3rdPartyFeeds News

Futures Movers: Oil futures finish higher with U.S. crude stocks down a 7th week

Oil futures finish higher on Wednesday as the latest U.S. government data show that domestic crude inventories dropped for a seventh week in a row, the longest stretch of declines in a year and a half. Read More...

Oil futures finished higher on Wednesday, with U.S. prices up a fifth consecutive session as government data showed that domestic crude inventories dropped for a seventh week in a row, the longest stretch of declines in a year and a half.

Prices had also climbed in the wake of the Federal Reserve’s decision Wednesday afternoon to cut its key interest rate by a quarter percentage point .

West Texas Intermediate crude for September delivery CLU19, +0.09%  on the New York Mercantile Exchange gained 53 cents, or 0.9%, to settle at $58.58 a barrel, for a fifth straight session rise. For the month, U.S. benchmark prices ended about 0.2% higher, according to Dow Jones Market Data. That was their sixth monthly rise of the year.

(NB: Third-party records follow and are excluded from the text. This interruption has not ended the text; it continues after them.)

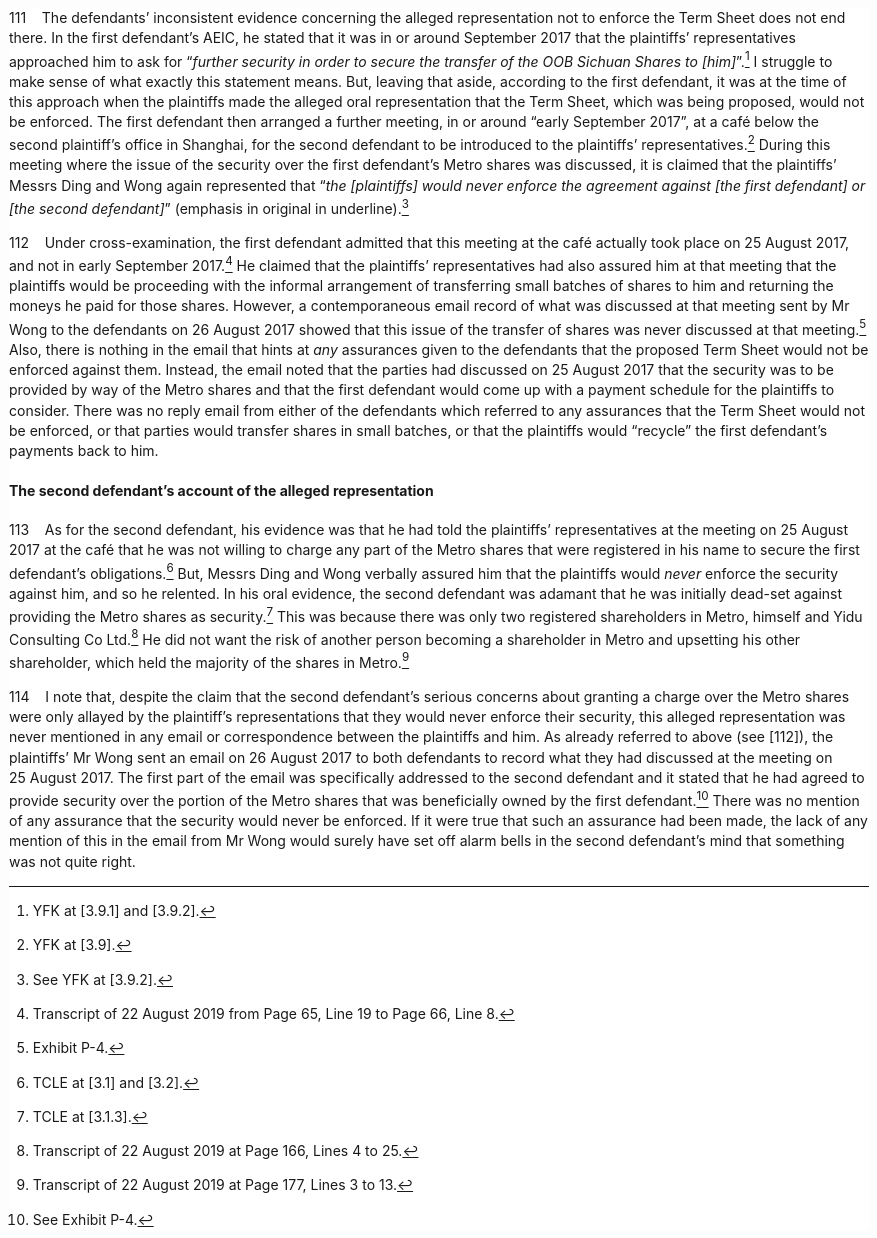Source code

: 111    The defendants’ inconsistent evidence concerning the alleged representation not to enforce the Term Sheet does not end there. In the first defendant’s AEIC, he stated that it was in or around September 2017 that the plaintiffs’ representatives approached him to ask for “_further security in order to secure the transfer of the OOB Sichuan Shares to \[him\]_”.[^125] I struggle to make sense of what exactly this statement means. But, leaving that aside, according to the first defendant, it was at the time of this approach when the plaintiffs made the alleged oral representation that the Term Sheet, which was being proposed, would not be enforced. The first defendant then arranged a further meeting, in or around “early September 2017”, at a café below the second plaintiff’s office in Shanghai, for the second defendant to be introduced to the plaintiffs’ representatives.[^126] During this meeting where the issue of the security over the first defendant’s Metro shares was discussed, it is claimed that the plaintiffs’ Messrs Ding and Wong again represented that “_the \[plaintiffs\] would_ _never_ _enforce the agreement against \[the first defendant\] or \[the second defendant\]_” (emphasis in original in underline).[^127]

112    Under cross-examination, the first defendant admitted that this meeting at the café actually took place on 25 August 2017, and not in early September 2017.[^128] He claimed that the plaintiffs’ representatives had also assured him at that meeting that the plaintiffs would be proceeding with the informal arrangement of transferring small batches of shares to him and returning the moneys he paid for those shares. However, a contemporaneous email record of what was discussed at that meeting sent by Mr Wong to the defendants on 26 August 2017 showed that this issue of the transfer of shares was never discussed at that meeting.[^129] Also, there is nothing in the email that hints at _any_ assurances given to the defendants that the proposed Term Sheet would not be enforced against them. Instead, the email noted that the parties had discussed on 25 August 2017 that the security was to be provided by way of the Metro shares and that the first defendant would come up with a payment schedule for the plaintiffs to consider. There was no reply email from either of the defendants which referred to any assurances that the Term Sheet would not be enforced, or that parties would transfer shares in small batches, or that the plaintiffs would “recycle” the first defendant’s payments back to him.

#### The second defendant’s account of the alleged representation

113    As for the second defendant, his evidence was that he had told the plaintiffs’ representatives at the meeting on 25 August 2017 at the café that he was not willing to charge any part of the Metro shares that were registered in his name to secure the first defendant’s obligations.[^130] But, Messrs Ding and Wong verbally assured him that the plaintiffs would _never_ enforce the security against him, and so he relented. In his oral evidence, the second defendant was adamant that he was initially dead-set against providing the Metro shares as security.[^131] This was because there was only two registered shareholders in Metro, himself and Yidu Consulting Co Ltd.[^132] He did not want the risk of another person becoming a shareholder in Metro and upsetting his other shareholder, which held the majority of the shares in Metro.[^133]

114    I note that, despite the claim that the second defendant’s serious concerns about granting a charge over the Metro shares were only allayed by the plaintiff’s representations that they would never enforce their security, this alleged representation was never mentioned in any email or correspondence between the plaintiffs and him. As already referred to above (see \[112\]), the plaintiffs’ Mr Wong sent an email on 26 August 2017 to both defendants to record what they had discussed at the meeting on 25 August 2017. The first part of the email was specifically addressed to the second defendant and it stated that he had agreed to provide security over the portion of the Metro shares that was beneficially owned by the first defendant.[^134] There was no mention of any assurance that the security would never be enforced. If it were true that such an assurance had been made, the lack of any mention of this in the email from Mr Wong would surely have set off alarm bells in the second defendant’s mind that something was not quite right.


[^1]: Affidavit of evidence-in-chief (“AEIC”) of Andy Lim dated 28 June 2019 (“AL”) at \[3\].
[^2]: AL at \[1\].
[^3]: AL at \[5\].
[^4]: AEIC of Yee Fook Khong dated 27 June 2019 (“YFK”) at \[1.2.4\].
[^5]: YFK at \[1.2.5\].
[^6]: AEIC of Tan Chin Loke Eugene dated 1 July 2019 (“TCLE”) at \[2.1\].
[^7]: YFK at \[1.2.7(c)\].
[^8]: YFK at \[2.1.4\].
[^9]: YFK at \[3.1.1\].
[^10]: YFK at \[3.1.3\]
[^11]: YFK at \[3.1.5\].
[^12]: YFK at \[3.2\].
[^13]: YFK at \[3.3\].
[^14]: YFK at \[3.4\].
[^15]: YFK at \[3.4.1\].
[^16]: YFK at \[3.5\].
[^17]: Annexure A to the SSP Agreement.
[^18]: YFK at \[3.5.5\].
[^19]: YFK at \[3.6.14\].
[^20]: Agreed Bundle (“AB”) at p 235.
[^21]: AB at pp 238 to 248.
[^22]: YFK at \[3.9.3\]
[^23]: See P4, and Transcript of 22 August 2019 at Page 64, Lines 5 to 12.
[^24]: AL at \[74\].
[^25]: Transcript of 22 August 2019 from Page 92, Line 13 to Page 93, Line 13.
[^26]: Transcript of 22 August 2019 at Page 93, Line 1.
[^27]: Transcript of 22 August 2019 at Page 90, Lines 6 to 8.
[^28]: AB at p 263.
[^29]: NB this is the sum of RMB 11,375,000 plus S$4.41 million, subtracting RMB 500,000 for the deposit.
[^30]: AB at pp 268 to 270.
[^31]: AB at pp 276 to 283.
[^32]: Exhibit AL-13.
[^33]: Statement of Claim (Amendment No. 1) at \[37(3)\].
[^34]: See Statement of Claim (Amendment No. 1).
[^35]: YFK at \[1.3.2(b)\].
[^36]: Defendants’ Closing Submissions (“DCS”) at \[4.3\].
[^37]: YFK at \[1.3.2(a)\].
[^38]: Bundle of Pleadings at p 26.
[^39]: DCS at \[2.1.2\].
[^40]: Defendants’ Reply Closing Submissions (“DRCS”) at \[3\], \[4\], and \[5\].
[^41]: DCS at \[4.4\].
[^42]: Defence and Counterclaim (Amendment No. 3) from \[25\] to \[27\].
[^43]: DCS at \[7.5.5\].
[^44]: Plaintiff’s Closing Submissions (“PCS”) at \[86\] to \[88\].
[^45]: PCS at \[137\].
[^46]: Reply and Defence to Counterclaim (Amendment No. 3) at \[29A\] and \[30\].
[^47]: AB at p 165.
[^48]: AB at pp 80 to 96. See also AL at \[45\] to \[48\].
[^49]: YFK at \[3.3.5\].
[^50]: AB at p 157.
[^51]: AB at p 169.
[^52]: AL at \[42\].
[^53]: Transcript of 19 August 2019 from Page 106, Line 24 to Page 107, Line 12.
[^54]: AB at p 173.
[^55]: Transcript of 19 August 2019 at Page 85, Lines 16 to 18.
[^56]: AEIC of Ding Zheng Wu (“DJW”) at \[1\].
[^57]: Transcript of 20 August 2019 at Page 65, Lines 15 to 21.
[^58]: Transcript of 19 August 2019 at Page 86, Lines 3 to 9. See also AEIC of Cheng Bo (“CB”) at CB-1, p 20, \[18\]. NB: While the first defendant referred to such an account as a “brokerage account” when under cross-examination, the defendants’ expert witnesses specifically used the term “securities account”, and the translation provided at p 23 of the AEIC of Dong Wenhao (“DWH”) of the NEEQ Regulations at Arts 74 to 78 refers to a “securities account” instead of a “brokerage account”.
[^59]: SSP Agreement at Clause 4.
[^60]: Transcript of 20 August 2019 from Page 66, Line 23 to Page 67, Line 25.
[^61]: Transcript of 20 August 2019 at Page 66 Lines 10 to 14.
[^62]: Transcript of 20 August 2019 at Page 90, Lines 13 to 17, see also Page 70, Lines 19 to 23.
[^63]: DJW at \[15\].
[^64]: DJW at \[15\].
[^65]: Transcript of 20 August 2019 at Page 75, Lines 5 to 12.
[^66]: Transcript of 20 August 2019 at Page 79, Lines 5 to 8.
[^67]: Exhibit DWH-2 of DWH at p 3.
[^68]: Transcript of 28 November 2019 at Page 14, Lines 11 to 16.
[^69]: Transcript of 21 August 2019 at Page 128, Lines 10 to 14. See also from Page 122, Line 23 to Page 123, Line 15.
[^70]: Transcript of 21 August 2019 at Page 128, Lines 10 to 14.
[^71]: Transcript of 20 August 2019 at Page 68, Lines 4 to 15.
[^72]: Transcript of 21 August 2019 at Page 103, Lines 7 to 11.
[^73]: Transcript of 21 August 2019 at Page 127, Lines 9 to 11.
[^74]: YFK at \[3.6\].
[^75]: YFK at \[3.6.2\].
[^76]: YFK at \[3.6.16\] and \[3.6.12\].
[^77]: Transcript of 20 August 2019 from Page 101, Line 23 to Page 102, Line 6. See also DJW at \[23\] to \[26\].
[^78]: Transcript of 20 August 2019 at Page 76, Lines 3 to 13.
[^79]: Defence and Counterclaim (Amendment No. 3) at \[15A\].
[^80]: Transcript of 21 August 2019 at Page 107, Lines 15 to 25, and Page 124, Lines 7 to 8.
[^81]: AB p 189.
[^82]: AB p 199-204.
[^83]: Transcript of 21 August 2019 at Page 132, Lines 9 to 11. See also Page 133, Lines 7 to 11. See also AB from pp 329 to 344.
[^84]: YFK at \[3.6\].
[^85]: Transcript of 22 August 2019 from Page 25, Line 11 to Page 26, Line 12.
[^86]: Transcript of 22 August 2019 at Page 23, Lines 8 to 11.
[^87]: AL at \[60\].
[^88]: AB at p 169, clause \[4\].
[^89]: AB pp 233, 234.
[^90]: YFK at \[3.6.12\].
[^91]: Exhibit DWH-2 of DWH at p 3.
[^92]: AB at p 232.
[^93]: Transcript of 22 August 2019 at Page 41, Lines 3 to 17.
[^94]: Transcript of 22 August 2019 at Page 40, Lines 6 to 14.
[^95]: Transcript of 22 August 2019 at Page 40, Lines 15 to 18; Page 41 Lines, 18 to 21.
[^96]: Transcript of 22 August 2019 from Page 41, Line 22 to Page 43, Line 25.
[^97]: Transcript of 22 August 2019 at Page 43, Lines 17 to 25.
[^98]: AB at pp 238 to 248.
[^99]: Transcript of 22 August 2019 from Page 60 Line 2 to Page 61 Line 2.
[^100]: AL at \[74\].
[^101]: PCS at \[88\].
[^102]: PCS from \[134\] to \[137\].
[^103]: DCS at \[4.3\].
[^104]: Transcript of 22 August 2019 from Page 92, Line 13 to Page 93, Line 13.
[^105]: AB at p 257.
[^106]: AB at pp 254 to 256.
[^107]: AB at pp 268 to 274.
[^108]: Transcript of 22 August 2019 at Page 96, Lines 12 to 15. See also AB at pp 293 to 295.
[^109]: AB at pp 285 to 286, and pp 289 to 292.
[^110]: AB at pp 293 to 295.
[^111]: AB at pp 299 to 300.
[^112]: Transcript of 22 August 2019 at Page 124, Lines 2 to 6.
[^113]: YFK at \[3.5.5\].
[^114]: Transcript of 19 August 2016 at Page 95, Lines 19 to 23.
[^115]: JK at \[1\].
[^116]: JK-1 at p 19. (NB that there is an error in the numbering of paragraphs at \[10\] and \[11\] of JK-1 – those two paragraph numbers are repeated.)
[^117]: Supplementary AEIC of Yee Fook Khong at Exhibit YFK-21, at p 50.
[^118]: AB at pp 293 to 295.
[^119]: AB at p 263.
[^120]: AB from pp 263 to 267.
[^121]: PCS at \[137\].
[^122]: YFK at \[3.9.3\] to \[3.9.9\]. See also Defence and Counterclaim (Amendment No. 3) at \[18A\].
[^123]: Transcript of 21 August 2019 at Page 73, Lines 16 to 20.
[^124]: Transcript of 21 August 2019 at Page 74, Lines 5 to 7. See also Page 75, Lines 8 to 16.
[^125]: YFK at \[3.9.1\] and \[3.9.2\].
[^126]: YFK at \[3.9\].
[^127]: See YFK at \[3.9.2\].
[^128]: Transcript of 22 August 2019 from Page 65, Line 19 to Page 66, Line 8.
[^129]: Exhibit P-4.
[^130]: TCLE at \[3.1\] and \[3.2\].
[^131]: TCLE at \[3.1.3\].
[^132]: Transcript of 22 August 2019 at Page 166, Lines 4 to 25.
[^133]: Transcript of 22 August 2019 at Page 177, Lines 3 to 13.
[^134]: See Exhibit P-4.
[^135]: See Exhibit P-5.
[^136]: Transcript of 22 August 2019 at Page 197, Lines 18 to 20.
[^137]: Transcript of 22 August 2019 at Page 199, Lines 15 and 16.
[^138]: DJW at \[27\].
[^139]: DCS at \[3.4.7\].
[^140]: YFK at \[2.1.6\].
[^141]: Transcript of 21 August 2019 at Page 11, Lines 7 to 13.
[^142]: Transcript of 19 August 2019 from Page 188, Line 24 to Page 189, Line 10,
[^143]: Transcript of 20 August 2019 at Page 68, Lines 4 to 15.
[^144]: See Defence and Counterclaim at \[25\] to \[29\].
[^145]: YFK at \[4.1.5\].
[^146]: NB that the judgment in _Sports Connection Pte Ltd v Asia Law Corp and another_ <span class="citation">\[2015\] SGHC 213</span> is in fact reported at <span class="citation">\[2015\] 5 SLR 453</span>, but the paragraphs from \[92\] to \[97\] are not included in the reported judgment.
[^147]: Transcript of 20 August 2019 at Page 24, Lines 4 to 24, and Transcript of 21 August 2019 from Page 28, Line 2 to Page 29, Line 20.
[^148]: Transcript of 20 August 2019 at Page 24, Lines 4 to 24.
[^149]: DCS at \[6.2.1\].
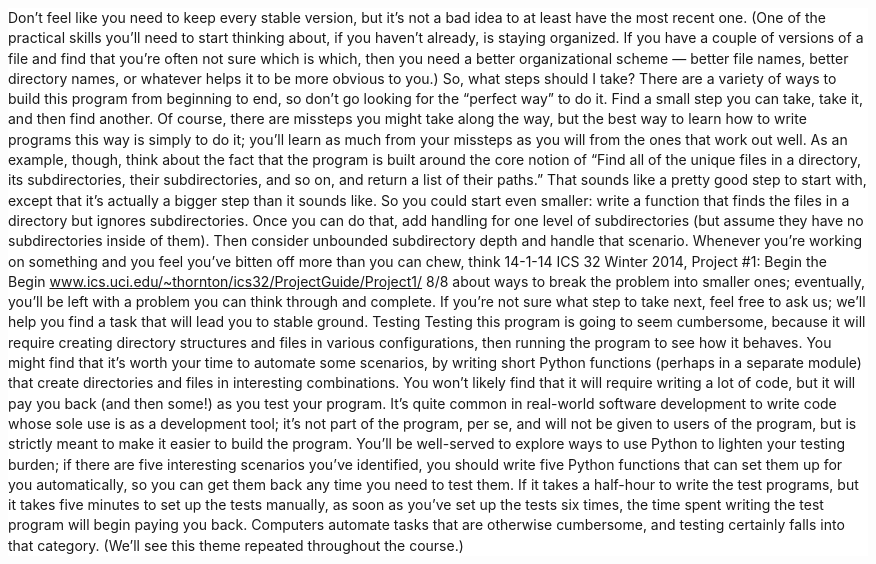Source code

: Don’t feel like you need to keep every stable version, but it’s not a bad idea to at least have the most recent one. (One of the practical skills you’ll need to start thinking about, if you haven’t already, is staying organized. If you have a couple of versions of a file and find that you’re often not sure which is which, then you need a better organizational scheme — better file names, better directory names, or whatever helps it to be more obvious to you.) So, what steps should I take? There are a variety of ways to build this program from beginning to end, so don’t go looking for the “perfect way” to do it. Find a small step you can take, take it, and then find another. Of course, there are missteps you might take along the way, but the best way to learn how to write programs this way is simply to do it; you’ll learn as much from your missteps as you will from the ones that work out well. As an example, though, think about the fact that the program is built around the core notion of “Find all of the unique files in a directory, its subdirectories, their subdirectories, and so on, and return a list of their paths.” That sounds like a pretty good step to start with, except that it’s actually a bigger step than it sounds like. So you could start even smaller: write a function that finds the files in a directory but ignores subdirectories. Once you can do that, add handling for one level of subdirectories (but assume they have no subdirectories inside of them). Then consider unbounded subdirectory depth and handle that scenario. Whenever you’re working on something and you feel you’ve bitten off more than you can chew, think 14-1-14 ICS 32 Winter 2014, Project #1: Begin the Begin www.ics.uci.edu/~thornton/ics32/ProjectGuide/Project1/ 8/8 about ways to break the problem into smaller ones; eventually, you’ll be left with a problem you can think through and complete. If you’re not sure what step to take next, feel free to ask us; we’ll help you find a task that will lead you to stable ground. Testing Testing this program is going to seem cumbersome, because it will require creating directory structures and files in various configurations, then running the program to see how it behaves. You might find that it’s worth your time to automate some scenarios, by writing short Python functions (perhaps in a separate module) that create directories and files in interesting combinations. You won’t likely find that it will require writing a lot of code, but it will pay you back (and then some!) as you test your program. It’s quite common in real-world software development to write code whose sole use is as a development tool; it’s not part of the program, per se, and will not be given to users of the program, but is strictly meant to make it easier to build the program. You’ll be well-served to explore ways to use Python to lighten your testing burden; if there are five interesting scenarios you’ve identified, you should write five Python functions that can set them up for you automatically, so you can get them back any time you need to test them. If it takes a half-hour to write the test programs, but it takes five minutes to set up the tests manually, as soon as you’ve set up the tests six times, the time spent writing the test program will begin paying you back. Computers automate tasks that are otherwise cumbersome, and testing certainly falls into that category. (We’ll see this theme repeated throughout the course.)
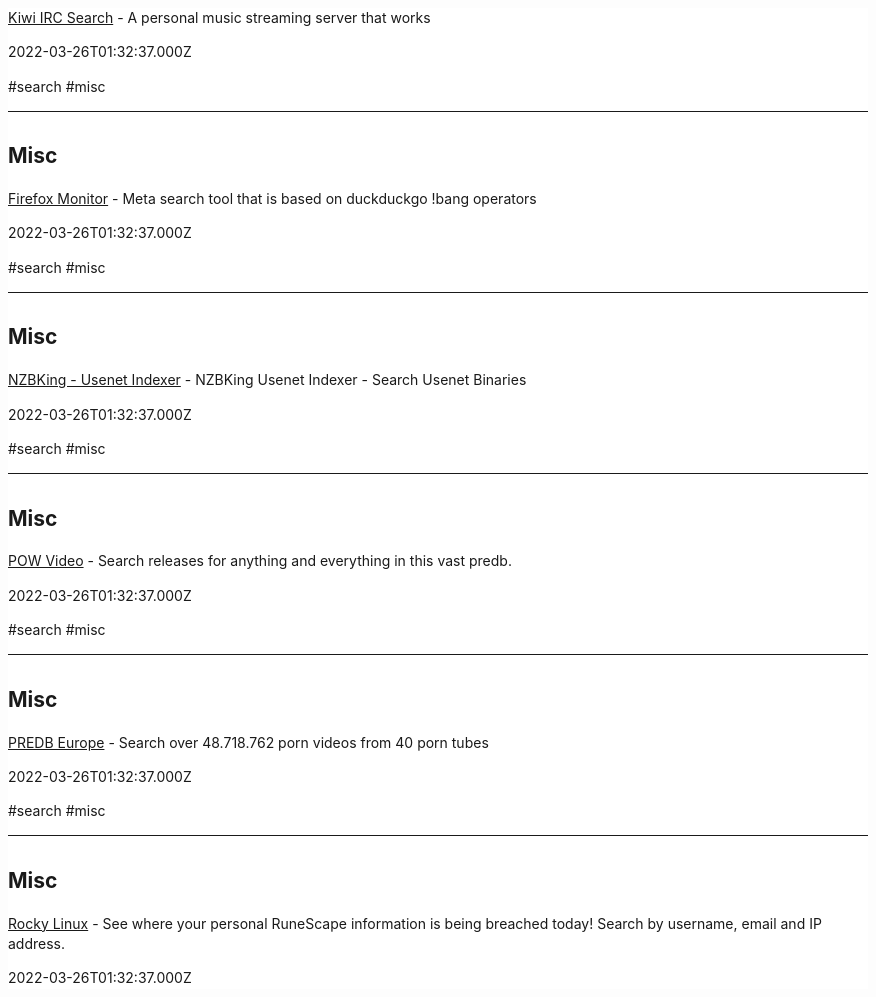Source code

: [Kiwi IRC Search](https://koel.dev) - A personal music streaming server that works

2022-03-26T01:32:37.000Z

#search #misc

---

## Misc

[Firefox Monitor](https://mosermichael.github.io/duckduckbang/html/main.html) - Meta search tool that is based on duckduckgo !bang operators

2022-03-26T01:32:37.000Z

#search #misc

---

## Misc

[NZBKing - Usenet Indexer](https://nzbking.com) - NZBKing Usenet Indexer - Search Usenet Binaries

2022-03-26T01:32:37.000Z

#search #misc

---

## Misc

[POW Video](https://predb.org/tracers) - Search releases for anything and everything in this vast predb.

2022-03-26T01:32:37.000Z

#search #misc

---

## Misc

[PREDB Europe](https://prefap.com) - Search over 48.718.762 porn videos from 40 porn tubes

2022-03-26T01:32:37.000Z

#search #misc

---

## Misc

[Rocky Linux](https://rslookup.com) - See where your personal RuneScape information is being breached today! Search by username, email and IP address.

2022-03-26T01:32:37.000Z
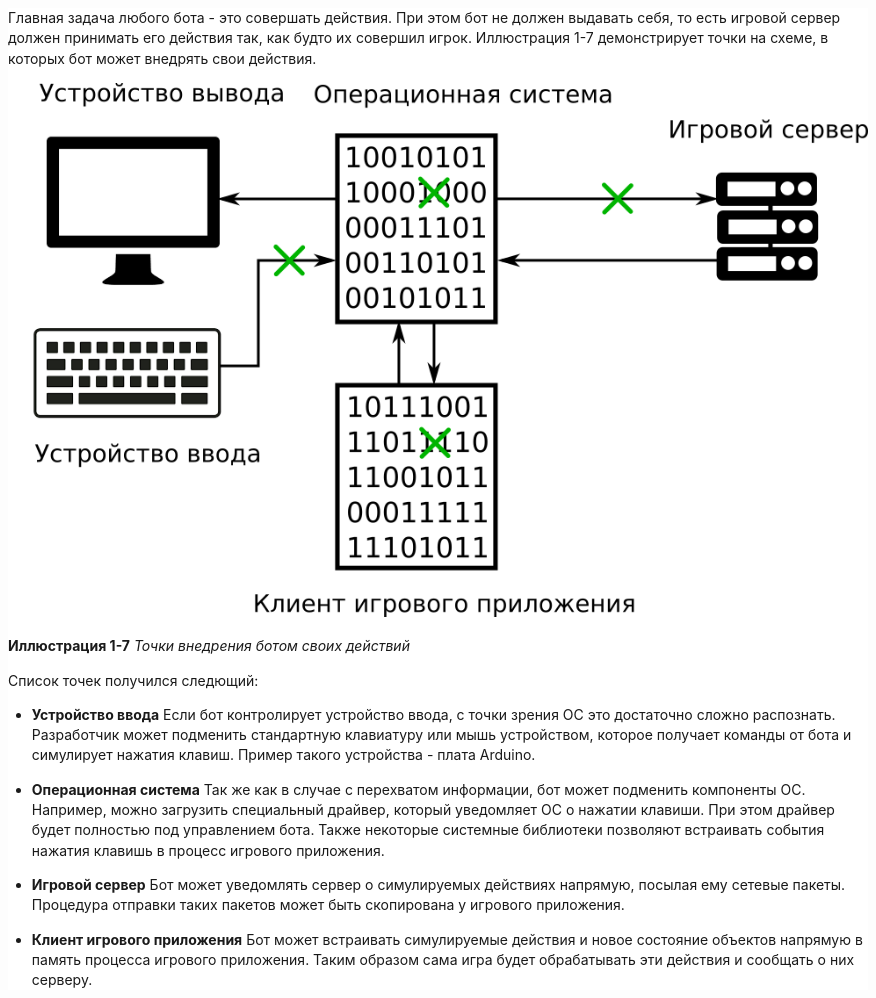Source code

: Главная задача любого бота - это совершать действия. При этом бот не должен выдавать себя, то есть игровой сервер должен принимать его действия так, как будто их совершил игрок. Иллюстрация 1-7 демонстрирует точки на схеме, в которых бот может внедрять свои действия.

![Внедрение действий ботом](output-data-bot.png)

**Иллюстрация 1-7** *Точки внедрения ботом своих действий*

Список точек получился следющий:

* **Устройство ввода**
Если бот контролирует устройство ввода, с точки зрения ОС это достаточно сложно распознать. Разработчик может подменить стандартную клавиатуру или мышь устройством, которое получает команды от бота и симулирует нажатия клавиш. Пример такого устройства - плата Arduino.

* **Операционная система**
Так же как в случае с перехватом информации, бот может подменить компоненты ОС. Например, можно загрузить специальный драйвер, который уведомляет ОС о нажатии клавиши. При этом драйвер будет полностью под управлением бота. Также некоторые системные библиотеки позволяют встраивать события нажатия клавишь в процесс игрового приложения.

* **Игровой сервер**
Бот может уведомлять сервер о симулируемых действиях напрямую, посылая ему сетевые пакеты. Процедура отправки таких пакетов может быть скопирована у игрового приложения.

* **Клиент игрового приложения**
Бот может встраивать симулируемые действия и новое состояние объектов напрямую в память процесса игрового приложения. Таким образом сама игра будет обрабатывать эти действия и сообщать о них серверу.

Meanwhile, global benchmark September Brent crude BRNU19, +0.71%, which expired at the end of the session, added 45 cents, or 0.7%, to $65.17 a barrel on ICE Futures Europe—settling roughly 2.1% lower for the month. October Brent crude BRNV19, -0.81%, which is now the front-month contract, tacked on 42 cents, or 0.7%, to $65.05 a barrel.

The Energy Information Administration on Wednesday reported that U.S. crude supplies declined by 8.5 million barrels for the week ended July 26. Analysts polled by S&P Global Platts, on average, expected a decline of 3.9 million barrels, while the American Petroleum Institute on Tuesday reported a 6 million-barrel drop.

“We’ve seen a seventh consecutive draw to crude stocks, led by a whopping drop in imports,” said Matt Smith, director of commodity research at ClipperData. The latest draw “means inventories are down 49 million barrels in the last seven weeks—now at their lowest since last November.”

The seven-week stretch of falling crude supplies is the longest since the 10-week decline from the week ended Nov. 17, 2017 to Jan. 19, 2018, according to an analysis of EIA data provided Sevens Report Research.

“The solid draw comes despite production rebounding after Hurricane Barry,” said Smith. But “a drop in gasoline and distillate inventories have helped to compound the bullish crude draw, with product draws encouraged by [crude] refinery runs holding well below year-ago levels.”

The EIA data also showed that gasoline inventories were also down by 1.8 million barrels, while distillate stockpiles edged lower by 900,000 barrels last week. The S&P Global Platts survey had shown expectations for a supply decrease of 1.1 million barrels for gasoline, while distillates were forecast to edge up by 400,000 barrels.

On Nymex, August gasoline RBQ19, +0.27%  settled at $1.902 a gallon, up about a half cent, or 0.3%, for the session, with front-month contract prices logging a fall of 2.1% for the month, while August heating oil HOQ19, +0.88%  rose 1.1 cents, or 0.6%, to $1.955 a gallon, with prices up roughly 0.5% from the month-ago finish for the front-month contract. The August contracts expired at the day’s settlement.

Traders monitored a fire Wednesday at the ExxonMobil Baytown complex, which includes a 584,000 barrel-per-day oil refinery. ExxonMobil, however, said the fire broke out at the Baytown Olefins Plant, one of the world’s largest ethylene plants. This is not expected to have a major impact on gasoline prices, said Patrick DeHaan, head of petroleum analysis at GasBuddy.

U.S. oil prices had dipped toward session lows right before the Fed announcement Wednesday, then climbed back up after the news despite a climb in the benchmark ICE U.S. Dollar DXY, +0.49%. The interest-rate cut may have served to soothe some worries about a slowing global economy, but a stronger dollar can weigh on dollar-denominated commodity prices such as oil.

Read: Oil bulls look to Fed rate cut to overcome demand worries

Back on Nymex, September natural gas NGU19, +4.73%  added 9.6 cents, or 4.5%, to $2.233 per million British thermal units, with prices paring their monthly loss to 3.3%, according to Dow Jones Market Data.

The EIA on Thursday is expected to reported a weekly increase of 52 billion cubic feet in natural-gas stocks in U.S. storage, according to an S&P Global Platts analyst survey.